In 2010 the Rules Committee being conscious of the susceptibility to abuse of the remedy of temporary injunction introduced in the Civil Procedure Rules certain strictures in Order 40 rule 4, intended to obviate those abuses. The first condition is that where the court is satisfied that the object of granting the injunction would be defeated by the delay, it may hear the application ex parte. Secondly, an ex parte injunction may be granted only once for not more than 14 days, which in turn cannot be extended thereafter, except once by consent of the parties or by order of the court for a period not in excess of 14 days. Thirdly, where an ex parte injunction has been granted, the application, pleading and the order must be served on the other side within 3 days of the date of issue of the ex parte order and in default, the injunction would automatically lapse. The fourth condition is that, all applications for injunction must be heard expeditiously and in any event within 60 days from the date of filing unless for good reason time is extended by the court. The next requirement is that after inter partes hearing the ruling has to be delivered either at once or within 30 days of the conclusion of the hearing. Finally, where a suit in respect of which an interlocutory injunction has been granted is not determined within 12 months from the date of the grant, the injunction is to lapse unless for some sufficient reason.

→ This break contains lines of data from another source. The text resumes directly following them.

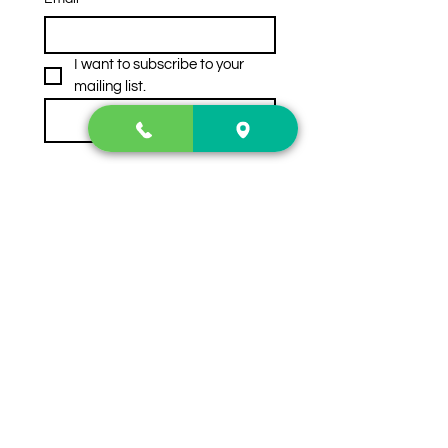
I want to subscribe to your 
mailing list.
Subscribe
Contact Us
2222 US-41 North
Calhoun, Ga. 30701
404-441-1404
Follow us on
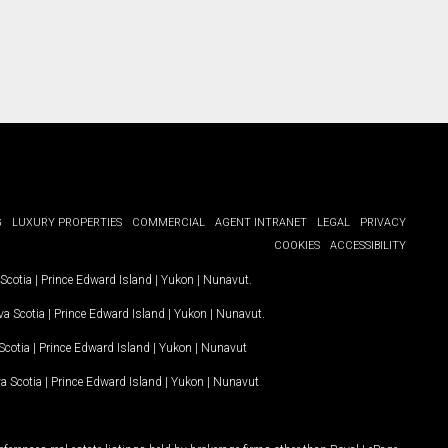
G
LUXURY PROPERTIES
COMMERCIAL
AGENT INTRANET
LEGAL
PRIVACY
COOKIES
ACCESSIBILITY
Scotia
|
Prince Edward Island
|
Yukon
|
Nunavut
.
a Scotia
|
Prince Edward Island
|
Yukon
|
Nunavut
.
Scotia
|
Prince Edward Island
|
Yukon
|
Nunavut
a Scotia
|
Prince Edward Island
|
Yukon
|
Nunavut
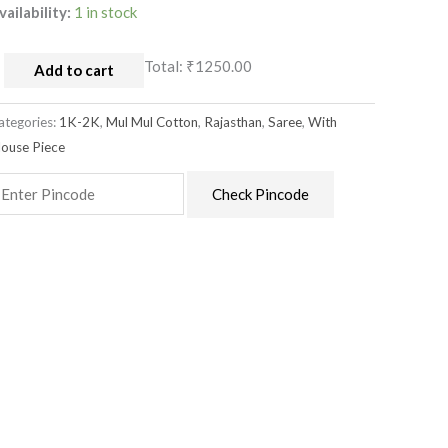
vailability:
1 in stock
Total:
₹1250.00
Add to cart
ategories:
1K-2K
,
Mul Mul Cotton
,
Rajasthan
,
Saree
,
With
louse Piece
Check Pincode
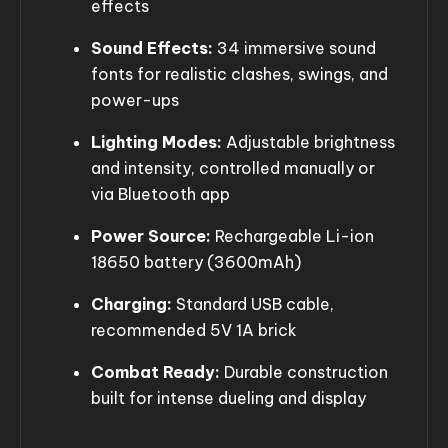
effects
Sound Effects:
34 immersive sound
fonts for realistic clashes, swings, and
power-ups
Lighting Modes:
Adjustable brightness
and intensity, controlled manually or
via Bluetooth app
Power Source:
Rechargeable Li-ion
18650 battery (3600mAh)
Charging:
Standard USB cable,
recommended 5V 1A brick
Combat Ready:
Durable construction
built for intense dueling and display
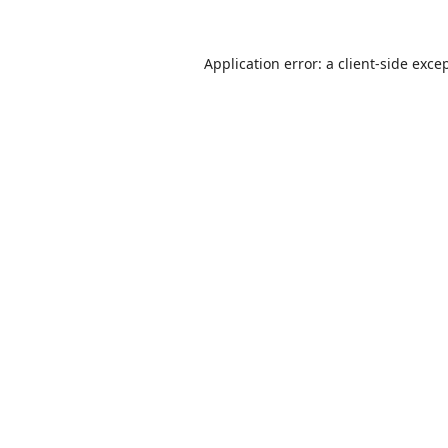
Application error: a
client
-side exce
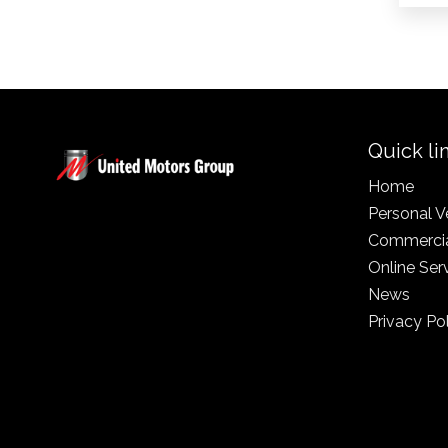
Quick li
Home
Personal V
Commercia
Online Ser
News
Privacy Po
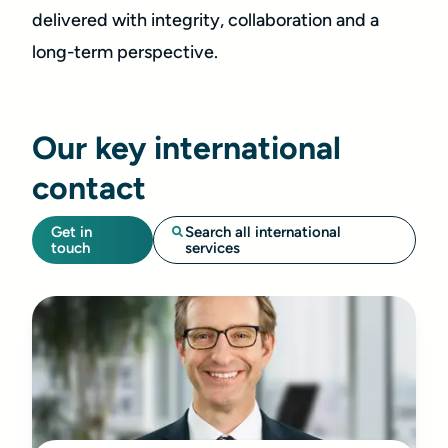
delivered with integrity, collaboration and a
long-term perspective.
Our key international
contact
Get in
Search all international
touch
services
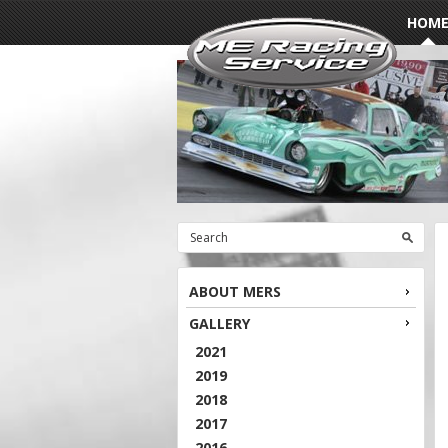
HOM
ABOUT MERS
GALLERY
2021
2019
2018
2017
2016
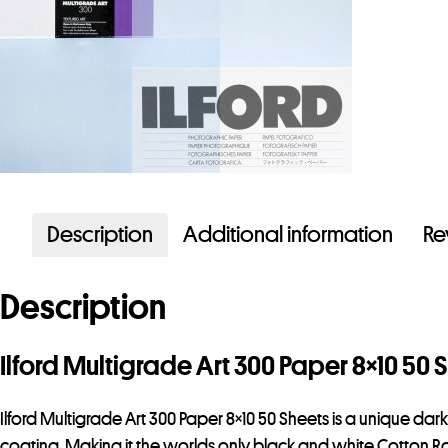
Description
Additional information
Re
Description
Ilford Multigrade Art 300 Paper 8×10 50 
Ilford Multigrade Art 300 Paper 8×10 50 Sheets is a unique dar
coating. Making it the worlds only black and white Cotton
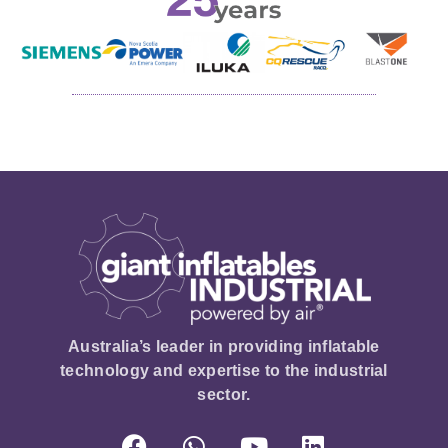
Australia’s leader in providing inflatable
technology and expertise to the industrial
sector.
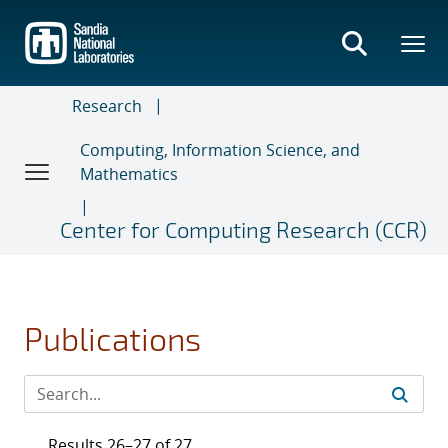
Skip
to
main
content
Research
Computing, Information Science, and
Mathematics
Center for Computing Research (CCR)
Publications
Results 26–27 of 27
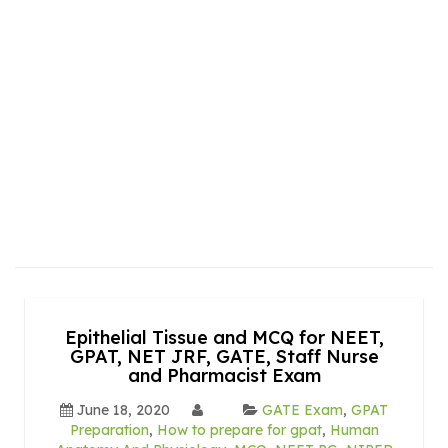
Epithelial Tissue and MCQ for NEET,
GPAT, NET JRF, GATE, Staff Nurse
and Pharmacist Exam
June 18, 2020
GATE Exam
,
GPAT
Preparation
,
How to prepare for gpat
,
Human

We have gone into these details to remind the superior courts below and the other trial courts of the importance of adhering to these strictures, which are rarely complied with, with the result that, like in the matter under consideration, a suit filed in 2009 specifically for injunction was still pending determination in 2011 when the tragic accident occurred. It is not for nothing that the rules and general principles governing the grant of interlocutory injunction have been scrupulously developed. It is, for instance, critical for courts to remember the sequence of consideration of the Giella (supra) principles, that even where prima facie case is established, an injunction will not be granted if the injury or damage to be suffered is not irreparable or is capable of compensation. The timelines for each stage need to be complied with. The deaths of innocent Kenyans could have been averted if the guidelines in Giella (supra) and the principles in order 40 were followed. We do not therefore hesitate here to declare that people lost lives and others suffered grave injuries as a direct consequence of the court order.

With respect, we are in agreement with the learned Judge that it was an abuse of prosecutorial powers for the appellant to have charged the 1st respondent. His prosecution was clearly in violation of Article 157 (11).

The duty to enforce building regulations was, at the time vested in Council, whose chief officer was the Clerk.

In any event it was demonstrated that it was the Council that had taken lawful steps of averting a calamity when it was stopped by an injunction and its chief officers threatened with civil jail.

For these reasons we find no substance in this appeal. It is accordingly dismissed with costs.

Dated and delivered at Nairobi this 25th day of November 2016










I certify that this is a true copy of the original.